++++ RECORD EXTRACTS

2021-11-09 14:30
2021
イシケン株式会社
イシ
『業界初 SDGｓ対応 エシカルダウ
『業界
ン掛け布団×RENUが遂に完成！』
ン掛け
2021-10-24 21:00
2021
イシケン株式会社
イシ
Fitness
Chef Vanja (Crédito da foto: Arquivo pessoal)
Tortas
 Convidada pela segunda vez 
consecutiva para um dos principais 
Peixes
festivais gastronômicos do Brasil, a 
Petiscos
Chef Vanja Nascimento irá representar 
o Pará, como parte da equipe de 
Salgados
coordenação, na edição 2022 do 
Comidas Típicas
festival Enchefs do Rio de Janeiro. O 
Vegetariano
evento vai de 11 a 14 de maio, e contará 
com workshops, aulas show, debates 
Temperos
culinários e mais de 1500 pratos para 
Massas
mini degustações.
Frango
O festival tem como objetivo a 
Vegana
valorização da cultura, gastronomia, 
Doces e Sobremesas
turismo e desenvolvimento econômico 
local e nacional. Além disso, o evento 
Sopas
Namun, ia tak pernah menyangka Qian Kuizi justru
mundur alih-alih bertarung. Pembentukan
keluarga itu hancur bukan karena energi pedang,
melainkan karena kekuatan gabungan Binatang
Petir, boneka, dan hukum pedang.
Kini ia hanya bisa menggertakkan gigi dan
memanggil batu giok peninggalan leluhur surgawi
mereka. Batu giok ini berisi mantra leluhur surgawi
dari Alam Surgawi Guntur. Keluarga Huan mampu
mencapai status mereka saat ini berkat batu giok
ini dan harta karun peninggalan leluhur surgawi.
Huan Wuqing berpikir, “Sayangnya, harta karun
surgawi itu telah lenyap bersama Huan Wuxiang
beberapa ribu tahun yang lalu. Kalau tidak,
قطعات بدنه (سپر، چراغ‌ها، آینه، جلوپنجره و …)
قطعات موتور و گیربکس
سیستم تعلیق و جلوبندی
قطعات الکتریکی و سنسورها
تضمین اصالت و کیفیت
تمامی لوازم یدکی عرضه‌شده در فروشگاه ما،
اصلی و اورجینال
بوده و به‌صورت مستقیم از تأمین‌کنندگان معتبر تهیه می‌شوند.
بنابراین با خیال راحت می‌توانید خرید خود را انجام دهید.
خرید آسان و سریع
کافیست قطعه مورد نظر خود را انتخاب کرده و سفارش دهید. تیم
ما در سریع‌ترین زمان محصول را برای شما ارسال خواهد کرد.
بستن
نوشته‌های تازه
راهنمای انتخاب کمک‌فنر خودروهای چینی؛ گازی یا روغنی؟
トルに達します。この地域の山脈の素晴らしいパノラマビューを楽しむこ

++++++++

WORK REQUIRED:
Which of the lines above hold the string "peninggalan"? Pick each of them out.

ANSWER BELOW:
memanggil batu giok peninggalan leluhur surgawi
ini dan harta karun peninggalan leluhur surgawi.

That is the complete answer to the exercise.